やれやれまた言ってるよという印象の反面で、ほんとにそうだと思う。

 

私のような、物心ついたころは既に90年代も半ばという世代にとっても、(つまり時の政権が村山富市だったり橋下龍太郎だったり、という時代)、いまの政治家はなんだか人間的な年輪が足りていない。自らを貫く信念と、それを伝える言葉を持っていないように思える。

 高橋源一郎編集の論壇時評もそれなりに面白かったが(徹底して弱者やマイノリティに寄り添うという彼の“癖”も認めつつ)、小熊編集の切り口は面白い。流れの早い川の中に、手をつっこみながら明確なテーマをガシッと掴むグリップ力がある。

 

「日本の歴代首相の簡単な覚え方を教えよう。敗戦から1954年までの首相は元外交官だ。占領軍と交渉するのが首相の重要な仕事だったからだ。55年から80年代までの首相は元官僚か地方のボスで、自民党の黄金時代を築いた。90年代以降の首相は多くが2世か3世で、日本は長期低落している」

 以上は、私が外国で講義するとき、ときどき使う説明だ。

 

自民党員数は91年の547万人がピークで、2012年には73万人に減った。政権復帰後は議員にノルマを課して党員を集めているが、まだ100万人にも及ばないという。

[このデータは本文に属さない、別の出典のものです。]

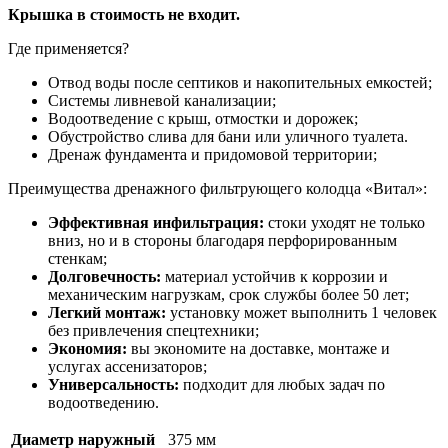
Крышка в стоимость не входит.
Где применяется?
Отвод воды после септиков и накопительных емкостей;
Системы ливневой канализации;
Водоотведение с крыш, отмостки и дорожек;
Обустройство слива для бани или уличного туалета.
Дренаж фундамента и придомовой территории;
Преимущества дренажного фильтрующего колодца «Витал»:
Эффективная инфильтрация:
стоки уходят не только
вниз, но и в стороны благодаря перфорированным
стенкам;
Долговечность:
материал устойчив к коррозии и
механическим нагрузкам, срок службы более 50 лет;
Легкий монтаж:
установку может выполнить 1 человек
без привлечения спецтехники;
Экономия:
вы экономите на доставке, монтаже и
услугах ассенизаторов;
Универсальность:
подходит для любых задач по
водоотведению.
Диаметр наружный
375 мм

---自民党衆議院議員の4割以上は当選2回以下でしかない。彼等は基盤が弱いので、党中央に逆らえない。連続当選できるのは、旧来の基盤が残っている地域の世襲議員になりやすい。こうして首相の世襲化はと二強状態が出現する。つまり首相の世襲化は、日本社会の変質の表れである。

 

教育においても格差の再生産(=世襲化)が目立つようになった。

 75年に比べて、国立大授業料は約15倍、私立は約5倍となった。